Strengthening the areas of discourse in which Kelly has long been one of the proponent feminist critics since the mid/late 1970s, the exhibition addresses some ‘classic’ Kelly themes of conflict and women in (the context of) conflict, alongside historic examples of liberation struggles, as well as the positioning of both personal and more macrocosmic sexuality and femininity. Furthermore, the content oscillates between the emblematic images and typography of the media and the narrative material more immediately associated with Kelly’s projects. This imbues this suite of works with a greater sense of detachment than has perhaps previously been a fixture of the artist’s installations.

I was incredibly fortunate to be granted a thirty minute conversation with Mary Kelly wherein we talked more about the relevance of this new show, its site-specific location in London (‘the place that inspired the work’) and the relationship of the project to her other work. One of my main points of interest in Kelly’s work in this show is the agency in her selection and how she goes about isolating images, particular those from the media, from which to work on. When asked about this Kelly said that the show was ‘an attempt to look at…the era that defines the past’. Referencing Stuart Hall, the eminent founder of Cultural Studies who passed away in February this year, Kelly spoke of the inherent belief within Cultural Studies as a discipline, that ‘you could decipher the media, and that is was actually something that made meaning and changed ideology’ and the optimism within this perspective that images could hold great power.

# Record set

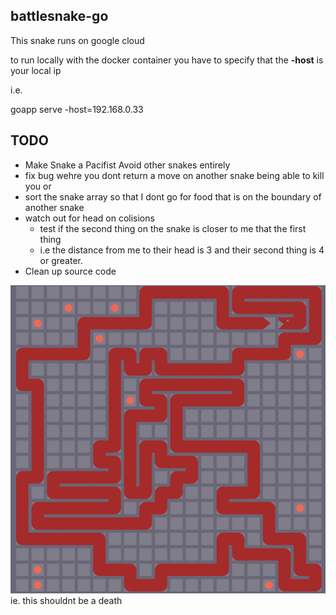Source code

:## battlesnake-go

This snake runs on google cloud

to run locally with the docker container you have to specify that the **-host** is your local ip

i.e.

goapp serve -host=192.168.0.33

## TODO

- Make Snake a Pacifist Avoid other snakes entirely
- fix bug wehre you dont return a move on another snake being able to kill you or 
- sort the snake array so that I dont go for food that is on the boundary of another snake
- watch out for head on colisions
    - test if the second thing on the snake is closer to me that the first thing
    - i.e the distance from me to their head is 3 and their second thing is 4 or greater.
- Clean up source code

![](assets/README-58f0d.png)
ie. this shouldnt be a death
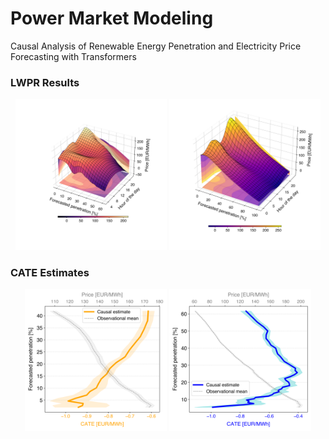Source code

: # Power Market Modeling
Causal Analysis of Renewable Energy Penetration and Electricity Price Forecasting with Transformers

### LWPR Results

<div align="center">
  <img src="png/LWPR_solar.png" alt="Solar LWPR" width="48%"/>
  <img src="png/LWPR_wind.png" alt="Wind LWPR" width="48%"/>
</div>

### CATE Estimates

<div align="center">
  <img src="png/mean_vs_cate_solar.png" alt="Solar CATE" width="45%"/>
  <img src="png/mean_vs_cate_wind.png" alt="Wind CATE" width="45%"/>
</div>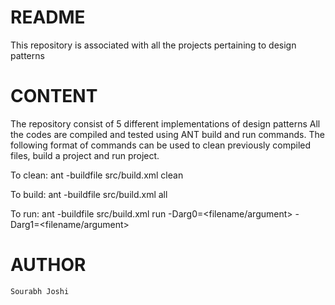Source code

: # README #
This repository is associated with all the projects pertaining to design patterns

# CONTENT #
The repository consist of 5 different implementations of design patterns
All the codes are compiled and tested using ANT build and run commands.
The following format of commands can be used to clean previously compiled files, build a project and run project.

To clean: 
ant -buildfile src/build.xml clean

To build:
ant -buildfile src/build.xml all

To run:
ant -buildfile src/build.xml run -Darg0=<filename/argument> -Darg1=<filename/argument> 

# AUTHOR #
	Sourabh Joshi 
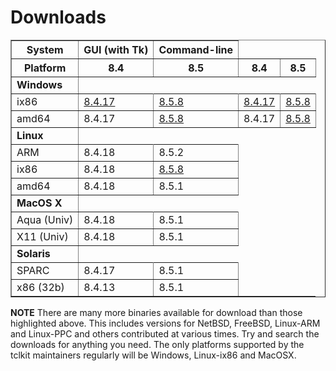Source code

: # Downloads #

<table border='1'>
<thead>
<tr><th>System</th><th>GUI (with Tk)</th><th>Command-line</th></tr>
<tr><th>Platform</th><th>8.4</th><th>8.5</th><th>8.4</th><th>8.5</th></tr>
</thead>
<tbody>
<tr><td><b>Windows</b></td></tr>
<tr><td>ix86</td>
<blockquote><td><a href='http://tclkit.googlecode.com/files/tclkit-8.4.17-win32.upx.exe'>8.4.17</a></td>
<td><a href='http://tclkit.googlecode.com/files/tclkit-8.5.8-win32.upx.exe'>8.5.8</a></td>
<td><a href='http://tclkit.googlecode.com/files/tclkitsh-8.4.17-win32.upx.exe'>8.4.17</a></td>
<td><a href='http://tclkit.googlecode.com/files/tclkitsh-8.5.8-win32.upx.exe'>8.5.8</a></td></tr>
<tr><td>amd64</td>
<td>8.4.17</td>
<td><a href='http://tclkit.googlecode.com/files/tclkit-8.5.8-win32-x86_64.zip'>8.5.8</a></td>
<td>8.4.17</td>
<td><a href='http://tclkit.googlecode.com/files/tclkitsh-8.5.8-win32-x86_64.zip'>8.5.8</a></td></tr>
<tr><td><b>Linux</b></td></tr>
<tr><td>ARM</td><td>8.4.18</td><td>8.5.2</td></tr>
<tr><td>ix86</td>
<blockquote><td>8.4.18</td>
<td><a href='http://tclkit.googlecode.com/files/tclkit-8.5.8-linux-ix86.gz'>8.5.8</a></td></tr>
<tr><td>amd64</td><td>8.4.18</td><td>8.5.1</td></tr>
<tr><td><b>MacOS X</b></td></tr>
<tr><td>Aqua (Univ)</td><td>8.4.18</td><td>8.5.1</td></tr>
<tr><td>X11 (Univ)</td><td>8.4.18</td><td>8.5.1</td></tr>
<tr><td><b>Solaris</b></td></tr>
<tr><td>SPARC</td><td>8.4.17</td><td>8.5.1</td></tr>
<tr><td>x86 (32b)</td><td>8.4.13</td><td>8.5.1</td></tr>
</tbody>
</table></blockquote></blockquote>

**NOTE** There are many more binaries available for download than those highlighted above. This includes versions for NetBSD, FreeBSD, Linux-ARM and Linux-PPC and others contributed at various times. Try and search the downloads for anything you need. The only platforms supported by the tclkit maintainers regularly will be Windows, Linux-ix86 and MacOSX.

# Goal of the exercise
Answer these questions from the piece on the Mary Kelly exhibition:
1. Since when has Kelly been one of the proponent feminist critics in these areas of discourse?
2. How long was the conversation granted with Mary Kelly?
3. What discipline did Stuart Hall found?

# Reply to the exercise
1. Since the mid/late 1970s.
2. Thirty minutes.
3. Cultural Studies.